Task: Reproduce these lines with every "PIRMININKAS" swapped for "POSĖDŽIO PIRMININKAS", changing nothing else.
———
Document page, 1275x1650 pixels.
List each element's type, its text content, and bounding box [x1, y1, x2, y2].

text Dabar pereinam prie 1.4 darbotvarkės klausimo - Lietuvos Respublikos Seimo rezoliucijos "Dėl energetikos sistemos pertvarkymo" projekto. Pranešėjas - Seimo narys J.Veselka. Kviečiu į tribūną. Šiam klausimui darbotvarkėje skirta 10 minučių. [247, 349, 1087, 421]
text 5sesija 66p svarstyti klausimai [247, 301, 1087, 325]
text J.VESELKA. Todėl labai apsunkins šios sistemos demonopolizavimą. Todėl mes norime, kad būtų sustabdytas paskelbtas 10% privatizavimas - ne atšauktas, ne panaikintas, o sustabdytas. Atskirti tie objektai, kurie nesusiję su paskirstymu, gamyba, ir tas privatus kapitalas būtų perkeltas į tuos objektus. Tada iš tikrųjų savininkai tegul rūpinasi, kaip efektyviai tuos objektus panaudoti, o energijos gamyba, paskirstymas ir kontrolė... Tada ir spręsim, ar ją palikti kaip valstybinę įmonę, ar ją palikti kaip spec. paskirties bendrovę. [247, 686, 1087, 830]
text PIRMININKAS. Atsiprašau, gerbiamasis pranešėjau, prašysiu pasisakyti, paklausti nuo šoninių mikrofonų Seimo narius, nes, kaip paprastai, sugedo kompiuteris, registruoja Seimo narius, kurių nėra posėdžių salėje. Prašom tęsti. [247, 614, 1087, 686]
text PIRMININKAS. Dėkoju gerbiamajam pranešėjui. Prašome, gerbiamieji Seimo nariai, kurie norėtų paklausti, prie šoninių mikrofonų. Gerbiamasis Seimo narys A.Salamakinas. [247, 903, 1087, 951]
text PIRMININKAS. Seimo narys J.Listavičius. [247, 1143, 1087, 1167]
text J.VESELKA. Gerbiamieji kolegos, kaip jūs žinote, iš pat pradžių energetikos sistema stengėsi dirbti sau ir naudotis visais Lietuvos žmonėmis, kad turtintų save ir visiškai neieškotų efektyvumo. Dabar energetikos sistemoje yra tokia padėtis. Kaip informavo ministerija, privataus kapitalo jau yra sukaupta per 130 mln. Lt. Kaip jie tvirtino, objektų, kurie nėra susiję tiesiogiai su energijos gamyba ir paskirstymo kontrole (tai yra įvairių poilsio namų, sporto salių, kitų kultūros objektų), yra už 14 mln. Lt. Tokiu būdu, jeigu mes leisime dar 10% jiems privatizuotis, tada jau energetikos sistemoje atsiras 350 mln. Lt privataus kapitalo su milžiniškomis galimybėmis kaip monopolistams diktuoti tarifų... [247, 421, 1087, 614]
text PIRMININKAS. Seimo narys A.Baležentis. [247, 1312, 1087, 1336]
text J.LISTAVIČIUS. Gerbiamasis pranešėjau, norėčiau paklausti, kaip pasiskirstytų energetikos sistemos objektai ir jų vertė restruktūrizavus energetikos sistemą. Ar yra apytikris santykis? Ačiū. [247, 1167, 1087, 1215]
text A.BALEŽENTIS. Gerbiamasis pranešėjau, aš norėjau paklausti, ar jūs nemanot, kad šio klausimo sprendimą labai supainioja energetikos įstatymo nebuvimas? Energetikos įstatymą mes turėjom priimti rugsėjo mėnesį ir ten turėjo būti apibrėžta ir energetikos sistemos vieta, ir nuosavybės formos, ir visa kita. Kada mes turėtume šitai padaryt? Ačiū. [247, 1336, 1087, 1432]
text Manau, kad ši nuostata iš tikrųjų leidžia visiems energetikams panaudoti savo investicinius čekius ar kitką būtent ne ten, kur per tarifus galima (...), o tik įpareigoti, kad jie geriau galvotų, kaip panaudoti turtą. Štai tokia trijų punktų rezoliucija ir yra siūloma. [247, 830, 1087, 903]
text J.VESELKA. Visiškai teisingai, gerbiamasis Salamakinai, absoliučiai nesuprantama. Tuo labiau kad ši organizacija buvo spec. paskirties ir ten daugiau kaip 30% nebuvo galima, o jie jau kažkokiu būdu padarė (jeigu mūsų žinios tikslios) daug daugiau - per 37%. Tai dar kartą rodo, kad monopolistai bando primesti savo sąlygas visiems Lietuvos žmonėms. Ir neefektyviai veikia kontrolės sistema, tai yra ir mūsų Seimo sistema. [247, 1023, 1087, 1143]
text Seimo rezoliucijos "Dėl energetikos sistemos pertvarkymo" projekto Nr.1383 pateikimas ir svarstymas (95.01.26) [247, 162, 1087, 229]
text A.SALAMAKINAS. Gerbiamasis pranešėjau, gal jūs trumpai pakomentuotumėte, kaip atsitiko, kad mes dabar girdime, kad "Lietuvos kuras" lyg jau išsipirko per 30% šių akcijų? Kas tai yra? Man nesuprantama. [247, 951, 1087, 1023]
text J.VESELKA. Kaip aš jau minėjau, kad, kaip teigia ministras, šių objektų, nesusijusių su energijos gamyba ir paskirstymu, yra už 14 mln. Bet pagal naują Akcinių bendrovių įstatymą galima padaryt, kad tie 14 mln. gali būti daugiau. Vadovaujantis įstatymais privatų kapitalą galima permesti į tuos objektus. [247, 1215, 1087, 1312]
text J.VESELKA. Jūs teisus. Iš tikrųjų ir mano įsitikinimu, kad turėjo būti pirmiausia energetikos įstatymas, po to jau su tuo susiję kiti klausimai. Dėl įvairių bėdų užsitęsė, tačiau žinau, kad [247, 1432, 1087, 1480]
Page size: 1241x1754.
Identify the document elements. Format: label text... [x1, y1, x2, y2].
———
Output of the exercise:
Document page, 1275x1650 pixels.
List each element's type, its text content, and bounding box [x1, y1, x2, y2].

text Dabar pereinam prie 1.4 darbotvarkės klausimo - Lietuvos Respublikos Seimo rezoliucijos "Dėl energetikos sistemos pertvarkymo" projekto. Pranešėjas - Seimo narys J.Veselka. Kviečiu į tribūną. Šiam klausimui darbotvarkėje skirta 10 minučių. [247, 349, 1087, 421]
text 5sesija 66p svarstyti klausimai [247, 301, 1087, 325]
text J.VESELKA. Todėl labai apsunkins šios sistemos demonopolizavimą. Todėl mes norime, kad būtų sustabdytas paskelbtas 10% privatizavimas - ne atšauktas, ne panaikintas, o sustabdytas. Atskirti tie objektai, kurie nesusiję su paskirstymu, gamyba, ir tas privatus kapitalas būtų perkeltas į tuos objektus. Tada iš tikrųjų savininkai tegul rūpinasi, kaip efektyviai tuos objektus panaudoti, o energijos gamyba, paskirstymas ir kontrolė... Tada ir spręsim, ar ją palikti kaip valstybinę įmonę, ar ją palikti kaip spec. paskirties bendrovę. [247, 686, 1087, 830]
text POSĖDŽIO PIRMININKAS. Atsiprašau, gerbiamasis pranešėjau, prašysiu pasisakyti, paklausti nuo šoninių mikrofonų Seimo narius, nes, kaip paprastai, sugedo kompiuteris, registruoja Seimo narius, kurių nėra posėdžių salėje. Prašom tęsti. [247, 614, 1087, 686]
text POSĖDŽIO PIRMININKAS. Dėkoju gerbiamajam pranešėjui. Prašome, gerbiamieji Seimo nariai, kurie norėtų paklausti, prie šoninių mikrofonų. Gerbiamasis Seimo narys A.Salamakinas. [247, 903, 1087, 951]
text POSĖDŽIO PIRMININKAS. Seimo narys J.Listavičius. [247, 1143, 1087, 1167]
text J.VESELKA. Gerbiamieji kolegos, kaip jūs žinote, iš pat pradžių energetikos sistema stengėsi dirbti sau ir naudotis visais Lietuvos žmonėmis, kad turtintų save ir visiškai neieškotų efektyvumo. Dabar energetikos sistemoje yra tokia padėtis. Kaip informavo ministerija, privataus kapitalo jau yra sukaupta per 130 mln. Lt. Kaip jie tvirtino, objektų, kurie nėra susiję tiesiogiai su energijos gamyba ir paskirstymo kontrole (tai yra įvairių poilsio namų, sporto salių, kitų kultūros objektų), yra už 14 mln. Lt. Tokiu būdu, jeigu mes leisime dar 10% jiems privatizuotis, tada jau energetikos sistemoje atsiras 350 mln. Lt privataus kapitalo su milžiniškomis galimybėmis kaip monopolistams diktuoti tarifų... [247, 421, 1087, 614]
text POSĖDŽIO PIRMININKAS. Seimo narys A.Baležentis. [247, 1312, 1087, 1336]
text J.LISTAVIČIUS. Gerbiamasis pranešėjau, norėčiau paklausti, kaip pasiskirstytų energetikos sistemos objektai ir jų vertė restruktūrizavus energetikos sistemą. Ar yra apytikris santykis? Ačiū. [247, 1167, 1087, 1215]
text A.BALEŽENTIS. Gerbiamasis pranešėjau, aš norėjau paklausti, ar jūs nemanot, kad šio klausimo sprendimą labai supainioja energetikos įstatymo nebuvimas? Energetikos įstatymą mes turėjom priimti rugsėjo mėnesį ir ten turėjo būti apibrėžta ir energetikos sistemos vieta, ir nuosavybės formos, ir visa kita. Kada mes turėtume šitai padaryt? Ačiū. [247, 1336, 1087, 1432]
text Manau, kad ši nuostata iš tikrųjų leidžia visiems energetikams panaudoti savo investicinius čekius ar kitką būtent ne ten, kur per tarifus galima (...), o tik įpareigoti, kad jie geriau galvotų, kaip panaudoti turtą. Štai tokia trijų punktų rezoliucija ir yra siūloma. [247, 830, 1087, 903]
text J.VESELKA. Visiškai teisingai, gerbiamasis Salamakinai, absoliučiai nesuprantama. Tuo labiau kad ši organizacija buvo spec. paskirties ir ten daugiau kaip 30% nebuvo galima, o jie jau kažkokiu būdu padarė (jeigu mūsų žinios tikslios) daug daugiau - per 37%. Tai dar kartą rodo, kad monopolistai bando primesti savo sąlygas visiems Lietuvos žmonėms. Ir neefektyviai veikia kontrolės sistema, tai yra ir mūsų Seimo sistema. [247, 1023, 1087, 1143]
text Seimo rezoliucijos "Dėl energetikos sistemos pertvarkymo" projekto Nr.1383 pateikimas ir svarstymas (95.01.26) [247, 162, 1087, 229]
text A.SALAMAKINAS. Gerbiamasis pranešėjau, gal jūs trumpai pakomentuotumėte, kaip atsitiko, kad mes dabar girdime, kad "Lietuvos kuras" lyg jau išsipirko per 30% šių akcijų? Kas tai yra? Man nesuprantama. [247, 951, 1087, 1023]
text J.VESELKA. Kaip aš jau minėjau, kad, kaip teigia ministras, šių objektų, nesusijusių su energijos gamyba ir paskirstymu, yra už 14 mln. Bet pagal naują Akcinių bendrovių įstatymą galima padaryt, kad tie 14 mln. gali būti daugiau. Vadovaujantis įstatymais privatų kapitalą galima permesti į tuos objektus. [247, 1215, 1087, 1312]
text J.VESELKA. Jūs teisus. Iš tikrųjų ir mano įsitikinimu, kad turėjo būti pirmiausia energetikos įstatymas, po to jau su tuo susiję kiti klausimai. Dėl įvairių bėdų užsitęsė, tačiau žinau, kad [247, 1432, 1087, 1480]
Page size: 1241x1754.
Identify the document elements. Format: label text... [x1, y1, x2, y2].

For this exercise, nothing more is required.